V_i(t+1)=W×V_i(t)+C₁×rand₁×(X_ib(t)−X_i(t))+C₂×rand₂×(X_gb(t)−X_i(t))

X_i(t+1)=X_i(t)+V_i(t)

0≦t≦(T−1), rand₁˜U(0,1), rand₂˜U(0,1), i=1,2, . . . N

Wherein, W, C₁, and C₂ are constants to be chosen by the user.

The algorithm consists of the following steps: (T1) N sets of tool path are randomly generated from uniform distribution. Each path corresponds to the location of a particle X_i. The initial velocity V_i(0) is null. We obtain the minimal value X_gb(0) by computing the machining error produced by each particle; (T2) we compute X_i(t), V_i(t), and f_i(t) for each particle based on the equation shown above. f_ib(t) is replaced with the smaller between f_ib(t) and the error. The same update is applied to f_gb(t), too; (T3) the process terminates after T times of iteration; otherwise it repeats the step (T2).

Simulation software NC Vericut™ is used to verify this invention.
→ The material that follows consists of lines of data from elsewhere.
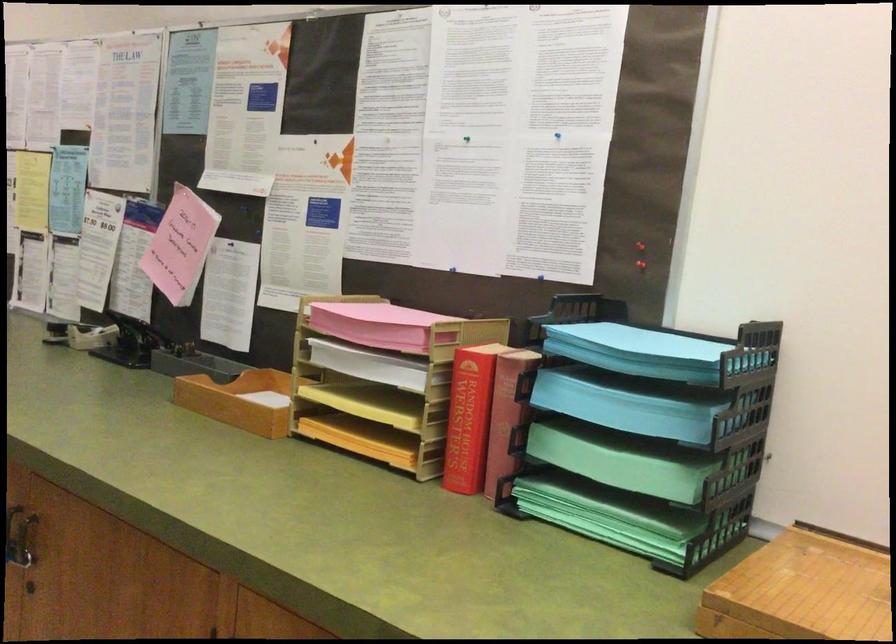
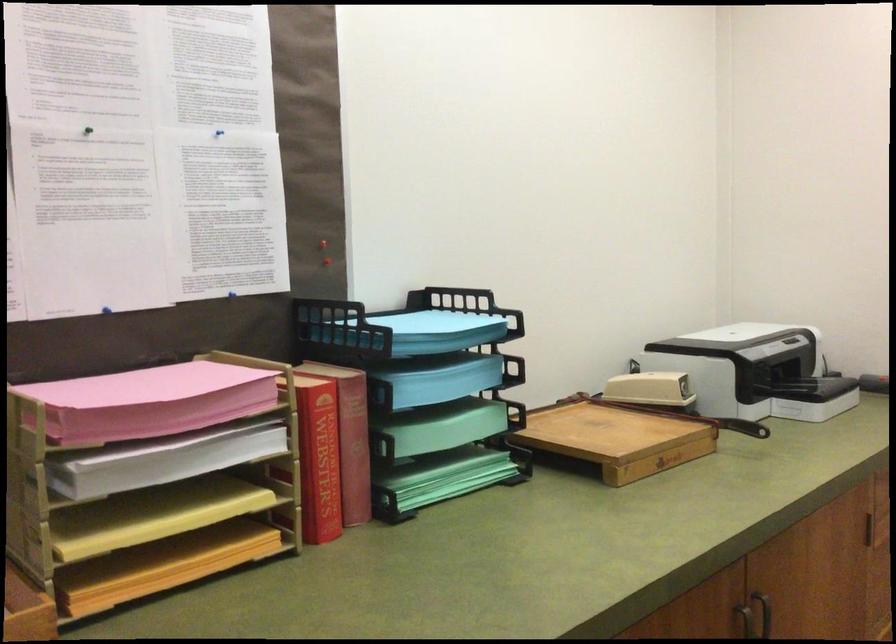
The point at (x=462, y=410) is marked in the first image. Where is the corresponding point in the second image?

(319, 456)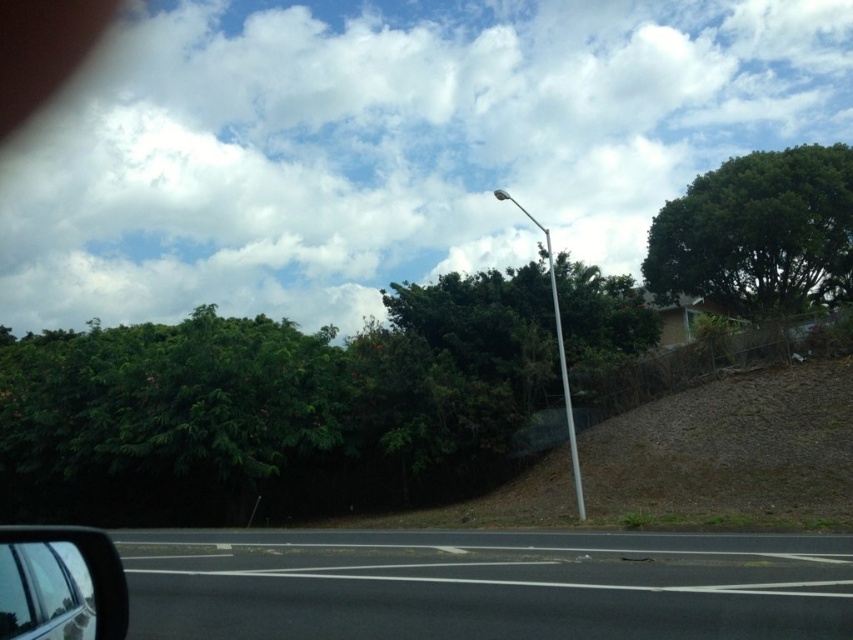
Question: Can you confirm if green leafy tree at center is positioned above white metallic pole at center?

Choices:
 (A) no
 (B) yes

Answer: (A)

Question: Estimate the real-world distances between objects in this image. Which object is closer to the green leafy tree at center?

Choices:
 (A) white metallic pole at center
 (B) green leafy tree at upper right
 (C) clear plastic view mirror at lower left

Answer: (C)

Question: Can you confirm if white fluffy cloud at upper center is thinner than white metallic street light at upper right?

Choices:
 (A) yes
 (B) no

Answer: (B)

Question: Estimate the real-world distances between objects in this image. Which object is closer to the black asphalt road at center?

Choices:
 (A) white metallic street light at upper right
 (B) white fluffy cloud at upper center

Answer: (A)

Question: Does green leafy tree at upper right appear under white metallic street light at upper right?

Choices:
 (A) no
 (B) yes

Answer: (A)

Question: Which object is farther from the camera taking this photo?

Choices:
 (A) white fluffy cloud at upper center
 (B) black asphalt road at center
 (C) clear plastic view mirror at lower left
 (D) green leafy tree at upper right

Answer: (A)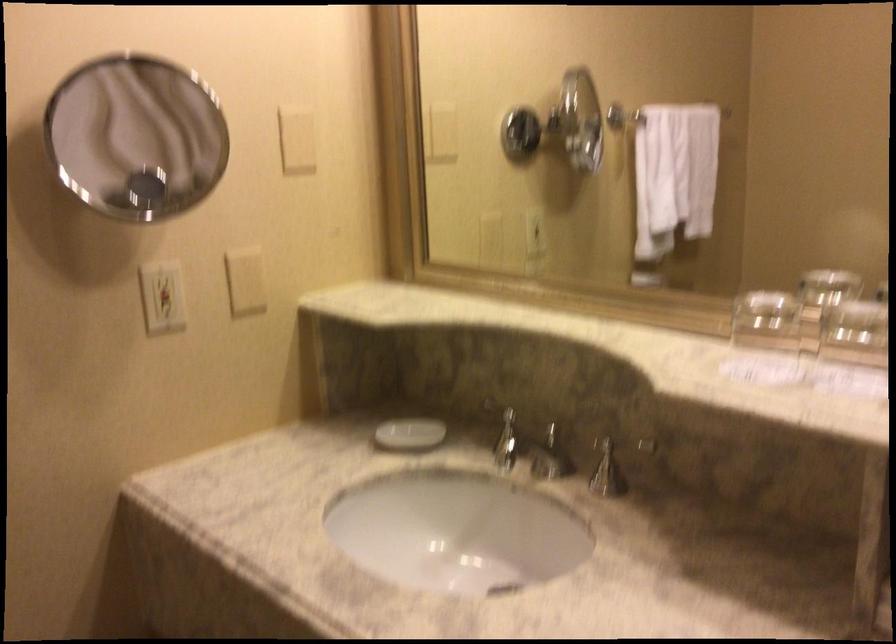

Please refer to FIG. 5. FIG. 5 illustrates the estimated errors with various conditions of minimization of the overcut, undercut or the total machining errors as an objective function in the global optimization method. As shown in FIG. 5, when the objective is to minimize the overcut errors, with a large overcut to undercut weight ratio, the overcut error approaches zero. The same result is obtained vice versa.

With the example and explanations shown above, the effectiveness and idea of the invention are well elucidated. The above disclosures should be construed as limited only by the metes and bounds of the appended claims.

Claims

1. A five-axis flank milling system for generating a tool path to machine a curved surface of a workpiece in accordance to design specification, comprising:

a computing module applied to select a group of measuring points from the curved surface and generate a straight line along the surface normal at each measuring point;

an analyzing module coupled to the computing module for calculating the length of each line intersected by a tool at a cutter location and generating a given number of intermediate cutter positions by linear interpolation of any consecutive cutter locations;

a processing module coupled to the analyzing module for computing the tool path by a global optimization algorithm with an objective as to minimize a total machining error;

an interface module coupled to the processing module for a user to input an overcut weight and an undercut weight; and

an adjusting module coupled to the interface module for adjusting the global optimization algorithm with the input weights.

2. The five-axis flank milling system of claim 1, wherein the overcut weight or the undercut weight is a positive value.

3. The five-axis flank milling system of claim 1, wherein the optimization algorithm is a genetic algorithm or a particle swarm optimization algorithm.

4. A tool path planning method of a five-axis flank milling system computing a given number of cutter locations defining a tool path for machining a curved surface of a workpiece, comprising the following steps of:

(S1) selecting a group of measuring points on the curved surface;

(S2) generating a straight line along the surface normal at each measuring point;

(S3) prompting a user to input weights for undercut and overcut respectively;

(S4) computing an initial solution as the current tool path;

(S5) importing consecutive cutter locations defining the current tool path;

(S6) producing intermediate cutter positions by linear interpolation;

(S7) calculating the length of each intersected line;

(S8) estimating the undercut, overcut, and total machining errors by adding up the lengths of all the lines; and

(S9) computing the next tool path by a global optimization algorithm with the total machining error as an objective and returning to (S5) if the objective value has not converged yet.